Merry Christmas! I thought it fitting to end Advent with another piece from Handel’s Messiah, and this recording is a fascinating one, dating from 1930. Singing styles have changed quite a bit since then, and I think my personal preference is for a rather faster version of this recitative, but there is something rather special about listening to a voice that was recorded more than 80 years ago.
Huzzah! I survived a midnight mass as the lone soprano in descant hell – and I still have my vocal chords!!
I’ve been trying to figure out all day what I can possibly use for tonight’s carol. You see, I did all my favourite Midnight Mass ones last year, and it seems like cheating to repeat them.
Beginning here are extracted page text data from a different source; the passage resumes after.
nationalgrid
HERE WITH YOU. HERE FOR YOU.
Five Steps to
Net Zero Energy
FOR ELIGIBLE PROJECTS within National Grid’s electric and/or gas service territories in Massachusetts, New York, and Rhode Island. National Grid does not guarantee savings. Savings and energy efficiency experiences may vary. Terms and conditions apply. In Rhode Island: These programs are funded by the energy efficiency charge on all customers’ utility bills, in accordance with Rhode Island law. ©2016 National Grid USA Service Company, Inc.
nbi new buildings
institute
And then, I haven’t done The Holly And The Ivy this year, which is really a favourite of mine, but doesn’t seem to have the joyfulness required of a Christmas Day carol. And I want to do ‘Tomorrow Shall Be My Dancing Day’ again, but I think we all know why I shouldn’t.
Now we’re all going to have to go back and listen to those ones, aren’t we?
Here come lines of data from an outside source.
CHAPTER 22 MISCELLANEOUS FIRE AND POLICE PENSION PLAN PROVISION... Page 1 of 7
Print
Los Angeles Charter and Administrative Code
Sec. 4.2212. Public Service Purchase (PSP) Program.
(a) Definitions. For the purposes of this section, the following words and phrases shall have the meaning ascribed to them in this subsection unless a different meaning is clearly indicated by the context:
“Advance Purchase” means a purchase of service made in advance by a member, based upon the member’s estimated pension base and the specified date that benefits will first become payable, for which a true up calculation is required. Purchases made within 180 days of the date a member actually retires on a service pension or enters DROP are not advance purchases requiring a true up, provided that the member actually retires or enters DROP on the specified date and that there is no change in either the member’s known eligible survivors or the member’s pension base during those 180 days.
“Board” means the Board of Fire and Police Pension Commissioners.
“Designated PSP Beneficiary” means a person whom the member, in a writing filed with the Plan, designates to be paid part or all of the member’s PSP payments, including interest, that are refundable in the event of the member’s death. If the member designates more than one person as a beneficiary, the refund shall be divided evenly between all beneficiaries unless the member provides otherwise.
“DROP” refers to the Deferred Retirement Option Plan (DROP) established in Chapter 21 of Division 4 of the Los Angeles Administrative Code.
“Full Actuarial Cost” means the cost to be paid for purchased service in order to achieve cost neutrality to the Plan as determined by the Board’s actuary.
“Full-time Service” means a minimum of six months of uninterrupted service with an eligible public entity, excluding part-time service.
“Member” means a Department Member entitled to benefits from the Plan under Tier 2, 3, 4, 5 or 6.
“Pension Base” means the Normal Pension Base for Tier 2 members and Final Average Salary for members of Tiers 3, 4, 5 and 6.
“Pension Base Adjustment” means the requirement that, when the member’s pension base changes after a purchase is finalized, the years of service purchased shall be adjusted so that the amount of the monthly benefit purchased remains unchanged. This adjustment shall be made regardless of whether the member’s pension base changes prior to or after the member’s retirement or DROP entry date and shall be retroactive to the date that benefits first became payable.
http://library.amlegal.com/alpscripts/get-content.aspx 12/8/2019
Right then. Like last year, I’ll celebrate Christmas with a trio (a Trinity?) of Christmas Carols that fit my mood. The first is a Mediaeval Baebes version of a medieval carol – Ecce Mundi Gaudium. I love the vibrance and energy of this, and the sense of joy, and just the general bounciness of it.
The second carol I’m sharing with you is Past Three O’Clock, which I sincerely hope it will *not* be by the time I click ‘post’ on this entry. It never gets sung at midnight mass (too early in the evening, perhaps?), but it speaks to me of the whole getting up in the middle of the night to go to church, or possibly the manger, on Christmas Eve. Also, infidel choristers find the whole bit about cheese from the dairy / bring they for Mary vastly amusing.
Finally, a carol I’d forgotten until recently but remember vividly from my shopping centre carolling days as an undergraduate – The Shepherd’s Farewell, by Berlioz, affectionately known as ‘Carols on Acid’ because it’s kind of trippy and changes key twice a bar. Actually, I was told recently that Berlioz was rather fond of his opium, so perhaps the trippiness wasn’t just in our undergraduate minds.
I was going to stop there, but after singing all those descants tonight I can’t possibly end without a descanty one, now can I? I wanted to include the diabolical descant from Christians, Awake!, but apparently we are the only people insane enough to make sopranos sing top B flats at one in the morning. So here’s a recording of God Rest Ye Merry, Gentlemen, which is a fitting carol to end with, being the first carol I sing every year. This is the first carol in my work choir’s carol book, and we use it as our warm up, though we go a lot faster than this and we do not do the mad descant, because it actually requires a bass section, which we don’t usually have. You have to love a descant that involves the altos, too. Or at least, I have to love it.
Time to sign off from this year’s Advent Calendar, I think. Merry Christmas to all, and to all a good night!